Saddam is dead…

…and so why am I sad?

I think that few would disagree with the statement that Saddam Hussein was an evil, selfish, murderous individual who had either personally killed or authorised the killings of thousands of people, many innocent. So why do I feel sadness and apprehension at his death?

In the end, we all die, some more peacefully than others. Hanging is not a pleasant way to go: even if it’s done swiftly, I’m certain that the instant between the trap door opening and the snapping of the neck seems like an eternity. Saddam is said to have shown fear as he was led into the death chamber. Who wouldn’t?

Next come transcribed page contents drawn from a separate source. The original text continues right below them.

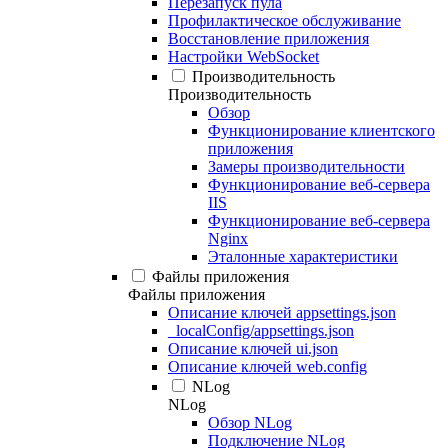
Перезапуск пула
Профилактическое обслуживание
Восстановление приложения
Настройки WebSocket
Производительность
Производительность
Обзор
Функционирование клиентского
приложения
Замеры производительности
Функционирование веб-сервера
IIS
Функционирование веб-сервера
Nginx
Эталонные характеристики
Файлы приложения
Файлы приложения
Описание ключей appsettings.json
_localConfig/appsettings.json
Описание ключей ui.json
Описание ключей web.config
NLog
NLog
Обзор NLog
Подключение NLog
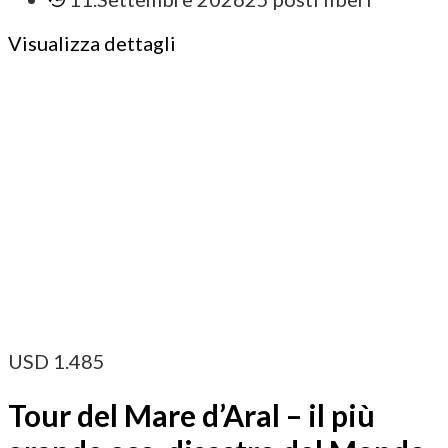
Visualizza dettagli
USD
1.485
Tour del Mare d’Aral – il più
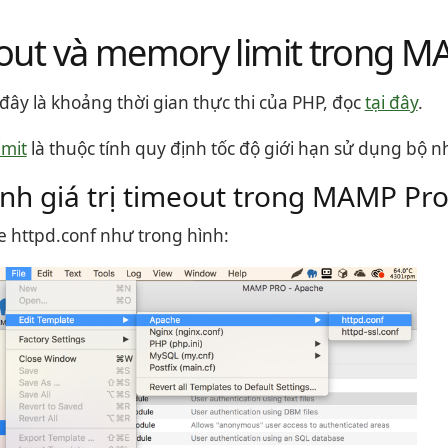
out và memory limit trong M
đây là khoảng thời gian thực thi của PHP, đọc
tại đây
.
mit
là thuộc tính quy định tốc độ giới hạn sử dụng bộ nh
nh giá trị timeout trong MAMP Pr
le httpd.conf như trong hình:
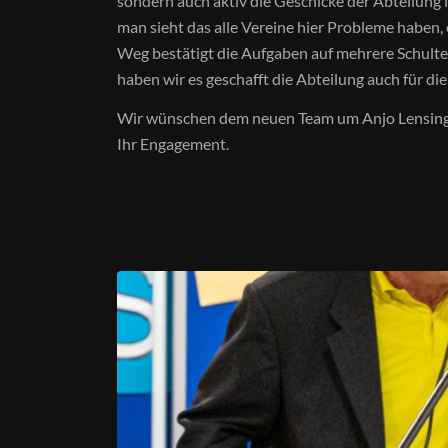
sondern auch aktiv die Geschicke der Abteilung 
man sieht das alle Vereine hier Probleme haben,
Weg bestätigt die Aufgaben auf mehrere Schulte
haben wir es geschafft die Abteilung auch für d
Wir wünschen dem neuen Team um Anjo Lensing fü
Ihr Engagement.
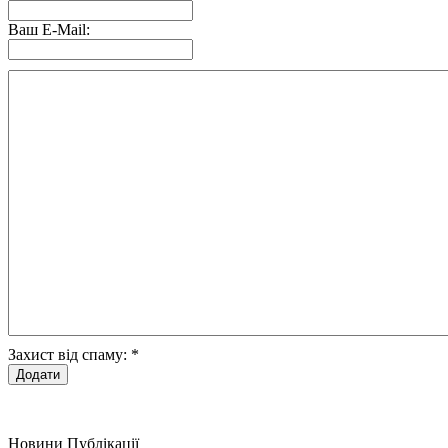
Ваш E-Mail:
Захист від спаму:
*
Новини
Публікації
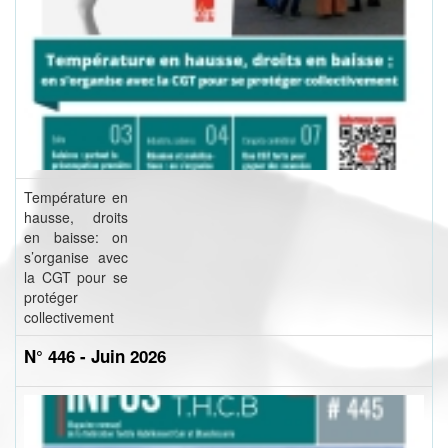
Température en
hausse, droits
en baisse: on
s’organise avec
la CGT pour se
protéger
collectivement
N° 446 - Juin 2026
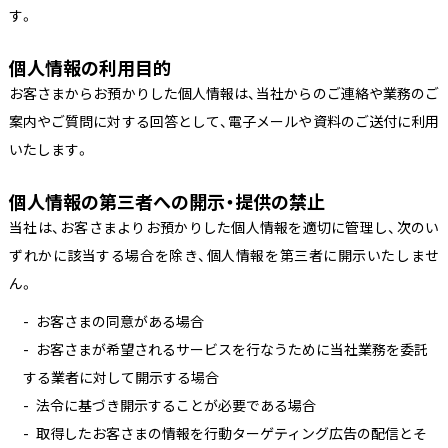
す。
個人情報の利用目的
お客さまからお預かりした個人情報は、当社からのご連絡や業務のご
案内やご質問に対する回答として、電子メールや資料のご送付に利用
いたします。
個人情報の第三者への開示・提供の禁止
当社は、お客さまよりお預かりした個人情報を適切に管理し、次のい
ずれかに該当する場合を除き、個人情報を第三者に開示いたしませ
ん。
お客さまの同意がある場合
お客さまが希望されるサービスを行なうために当社業務を委託
する業者に対して開示する場合
法令に基づき開示することが必要である場合
取得したお客さまの情報を行動ターゲティング広告の配信とそ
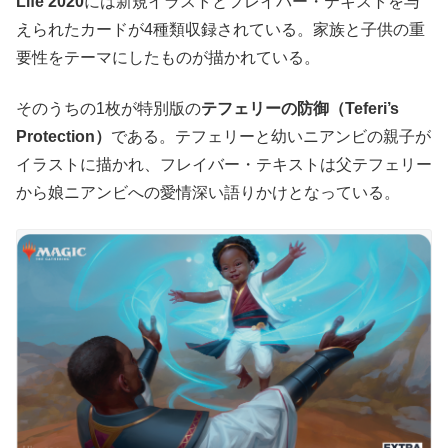
Life 2020
には新規イラストとフレイバー・テキストを与
えられたカードが4種類収録されている。家族と子供の重
要性をテーマにしたものが描かれている。
そのうちの1枚が特別版の
テフェリーの防御（Teferi’s
Protection）
である。テフェリーと幼いニアンビの親子が
イラストに描かれ、フレイバー・テキストは父テフェリー
から娘ニアンビへの愛情深い語りかけとなっている。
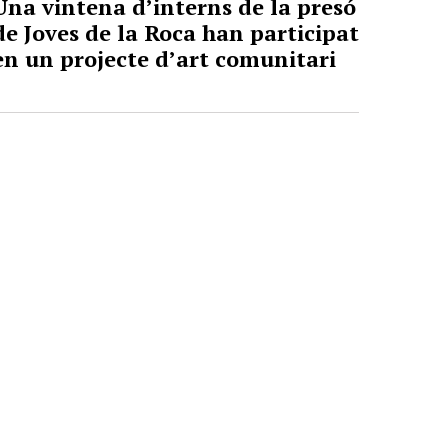
Una vintena d’interns de la presó
de Joves de la Roca han participat
en un projecte d’art comunitari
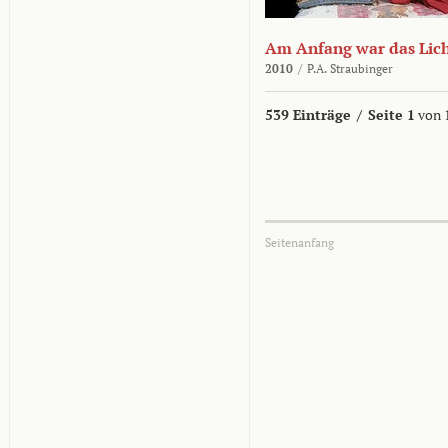
Am Anfang war das Lic
2010
/
P.A. Straubinger
539 Einträge
/
Seite 1
von 
Seitenanfang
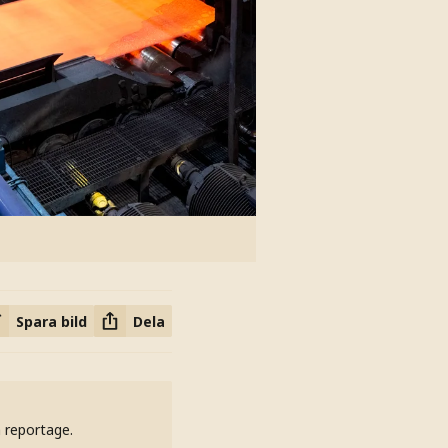
Spara bild
Dela
h reportage.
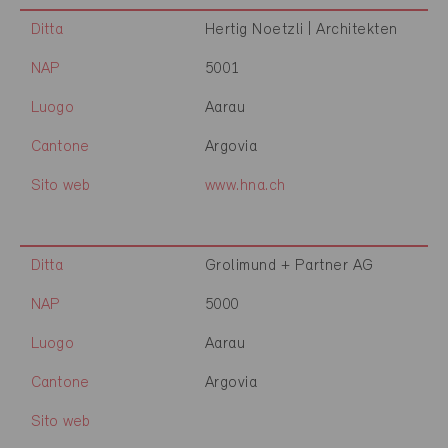
Ditta
Hertig Noetzli | Architekten
NAP
5001
Luogo
Aarau
Cantone
Argovia
Sito web
www.hna.ch
Ditta
Grolimund + Partner AG
NAP
5000
Luogo
Aarau
Cantone
Argovia
Sito web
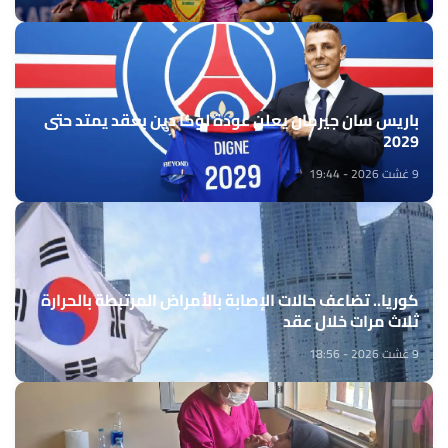
باريس سان جيرمان يعلن عودة لوكا دين بعقد يمتد حتى
2029
9 غشت 2026 - 19:44
كوريا.. تضاعف حالات الإصابة بالأمراض المرتبطة بالحرارة
ثلاث مرات خلال عقد
9 غشت 2026 - 18:56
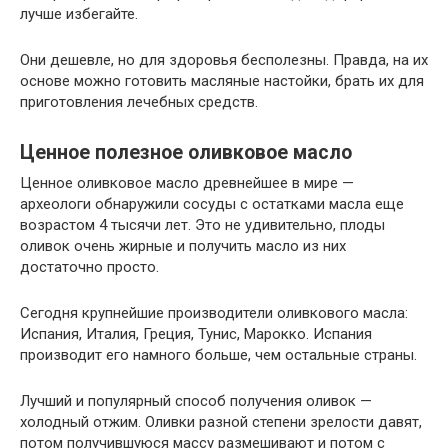
лучше избегайте.
Они дешевле, но для здоровья бесполезны. Правда, на их
основе можно готовить масляные настойки, брать их для
приготовления лечебных средств.
Ценное полезное оливковое масло
Ценное оливковое масло древнейшее в мире —
археологи обнаружили сосуды с остатками масла еще
возрастом 4 тысячи лет. Это не удивительно, плоды
оливок очень жирные и получить масло из них
достаточно просто.
Сегодня крупнейшие производители оливкового масла:
Испания, Италия, Греция, Тунис, Марокко. Испания
производит его намного больше, чем остальные страны.
Лучший и популярный способ получения оливок —
холодный отжим. Оливки разной степени зрелости давят,
потом получившуюся массу размешивают и потом с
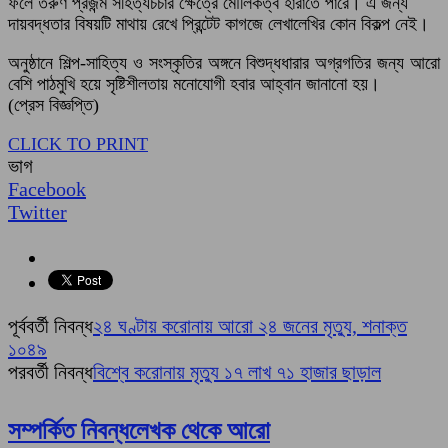
ফলে তরুণ প্রজন্ম সহিত্যচর্চার ক্ষেত্রে মৌলিকত্ব হারাতে পারে। এ জন্য
দায়বদ্ধতার বিষয়টি মাথায় রেখে প্রিন্টেট কাগজে লেখালেখির কোন বিকল্প নেই।
অনুষ্ঠানে শিল্প-সাহিত্য ও সংস্কৃতির অঙ্গনে বিশুদ্ধধারার অগ্রগতির জন্য আরো
বেশি পাঠমুখি হয়ে সৃষ্টিশীলতায় মনোযোগী হবার আহ্বান জানানো হয়।
(প্রেস বিজ্ঞপ্তি)
CLICK TO PRINT
ভাগ
Facebook
Twitter
পূর্ববর্তী নিবন্ধ
২৪ ঘণ্টায় করোনায় আরো ২৪ জনের মৃত্যু, শনাক্ত
১০৪৯
পরবর্তী নিবন্ধ
বিশ্বে করোনায় মৃত্যু ১৭ লাখ ৭১ হাজার ছাড়াল
সম্পর্কিত নিবন্ধ
লেখক থেকে আরো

What makes me sad is that this act, finally, shows us what we are as a society. America and Britain went into Iraq on a spurious report of weapons of mass destruction, took on an army that was unprepared and unorganised, routed it, drove Saddam into hiding for many months, and then stood by and guarded him while the Iraqis tried him (and judges and lawyers lost their lives prosecuting and defending him), convicted him (would any Iraqi court have acquitted him?), sentenced him to hang, and then waited outside the death chamber while the Iraqis themselves carried out the sentence, for fear that the US and Britain would be associated with the final chapter in his life.

This happened while the call to morning prayer rang out from the minarets of Baghdad. Saddam carried a Qu’ran into the chamber and then handed it to someone asking that it be given to a friend. He shouted the Muslim statement of faith before the noose was placed around his neck. He will be accounted by many in Iraq as a shahid, a martyr.

The civil war in Iraq will get worse. We will not be able to extricate ourselves without condemning many more thousands of Iraqis to death at the hands of fellow Iraqis in death squads.

Who then will pay for those murders? You can only hang a person once, you know.

My faith tells me that capital punishment is wrong. No matter whether it’s Saddam Hussein, the Birdman of Alcatraz, Sacco and Vanzetti, the Rosenbergs, or any of the numerous murderers and criminals who have been executed in the past: it’s wrong. It never solves the problem, soothes the hurt, or brings back the victims. It just piles death onto death, and there is no sign it will end soon.

It will surely be a bumpy ride.

2 Responses to “Saddam is dead…”

  1. ruth_lawrence says:

    I also oppose capital punishment, and am Not Happy today, either.

  2. keith_london says:

    I’m not sad about it, nor happy. I didn’t think he looked fearful, but if he was fearful, then it’s a moment of revelation for him – for that fear multiplied hundreds of thousands of times in his victims. I think we should be grateful that Saddam was tried and the sentence carried out with some dignity. If they put him out in the streets, rest be assured that the mob would consider death too good for him, sadly. That is the sad part – human nature for bloodlust and revenge.